Por que o treino de finalização costuma ser negligenciado
Posse de bola, passes, defesa – tudo isso é treinado em quase toda sessão. Já a finalização costuma ser reduzida a apenas alguns chutes no final do treino. No entanto, o perigo de gol é algo treinável: por meio da técnica, do tempo de bola e do comportamento correto na grande área.
Jogadores que finalizam regularmente em condições realistas ganham mais frieza no jogo. Eles hesitam menos, tomam a decisão correta mais rápido e aproveitam mais oportunidades.
Os pilares de uma boa finalização
Técnica. O chute limpo com a chapa do pé, peito do pé ou como uma variação colocada. O primeiro contato antes do chute também faz parte disso – ele coloca a bola na posição ideal.
Timing. Na grande área, o momento certo decide tudo. Quem arranca um segundo antes ou depois perde a oportunidade.
Antecipação. Bons artilheiros leem a situação: onde a bola vai cair após um rebote? Para onde vai o cruzamento? Eles estão lá antes de o zagueiro reagir.
Movimentação. A corrida para se desvencilhar do zagueiro – fingir o movimento e disparar. A finalização começa na movimentação prévia.
Treinar de forma realista
O erro mais comum no treino de finalização: os jogadores chutam parados contra um gol vazio. Isso tem pouco a ver com o jogo real. O ideal são formatos que se aproximam da realidade da grande área.
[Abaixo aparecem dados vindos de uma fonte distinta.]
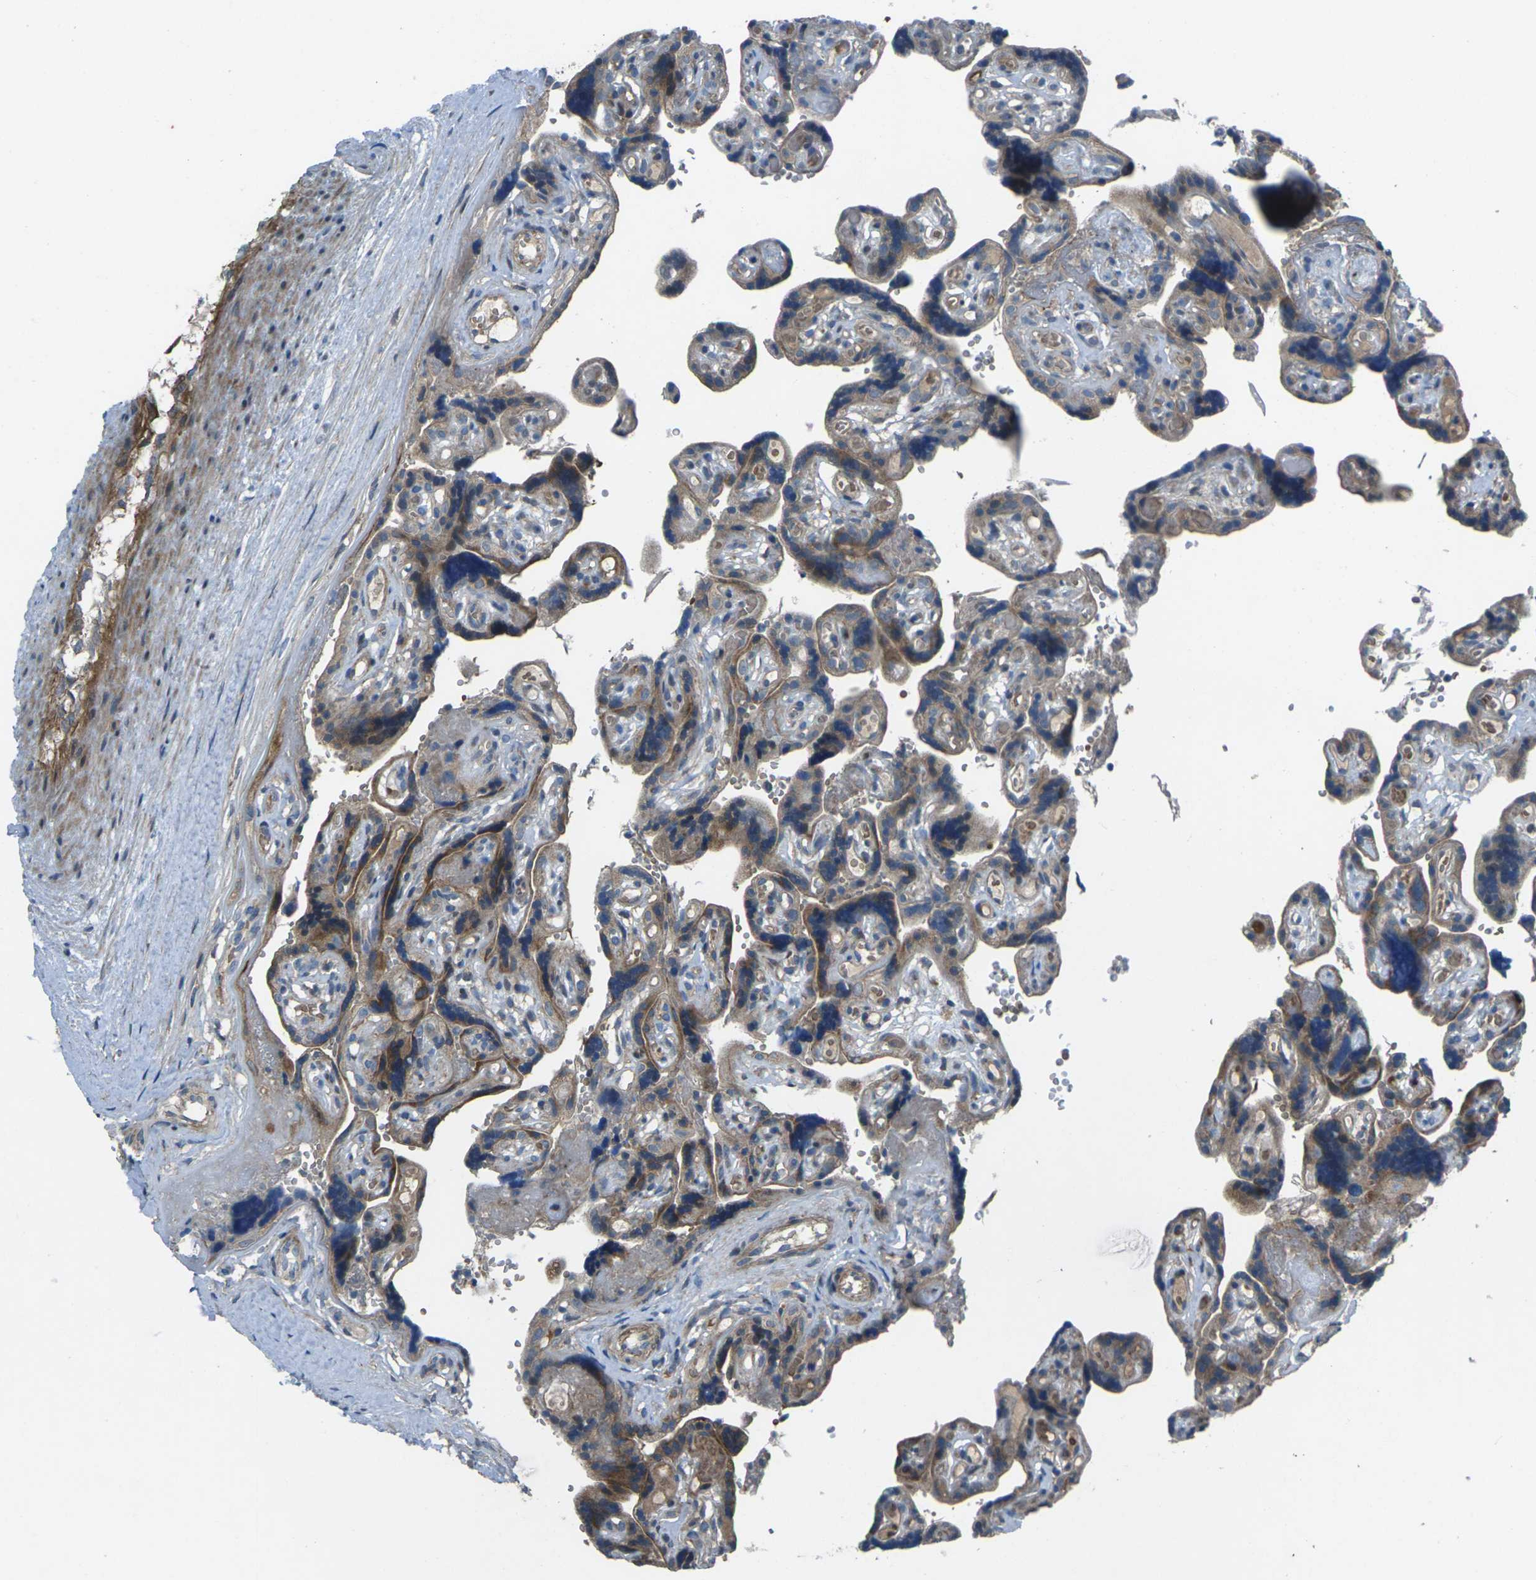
{"staining": {"intensity": "moderate", "quantity": ">75%", "location": "cytoplasmic/membranous"}, "tissue": "placenta", "cell_type": "Decidual cells", "image_type": "normal", "snomed": [{"axis": "morphology", "description": "Normal tissue, NOS"}, {"axis": "topography", "description": "Placenta"}], "caption": "IHC (DAB) staining of benign placenta shows moderate cytoplasmic/membranous protein staining in approximately >75% of decidual cells. The staining was performed using DAB (3,3'-diaminobenzidine) to visualize the protein expression in brown, while the nuclei were stained in blue with hematoxylin (Magnification: 20x).", "gene": "EDNRA", "patient": {"sex": "female", "age": 30}}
Com assistência. Faça a finalização vir após um passe – um passe em profundidade, um cruzamento rasteiro ou uma bola rolada. Assim, o jogador já treina a ação que antecede o chute.
Com velocidade. O chute ocorre após uma arrancada ou um primeiro contato em movimento – não da posição estática.
Com rebotes. Recompense o jogador que reage à segunda bola. Muitos gols saem de rebotes quando o goleiro espalma.
Com pressão. Adicione um zagueiro ou um limite de tempo. No jogo, ninguém tem todo o tempo do mundo para finalizar.
De curta distância. Muitos gols acontecem dentro da grande área em espaços reduzidos. Treine a reação rápida e a finalização cara a cara com o gol.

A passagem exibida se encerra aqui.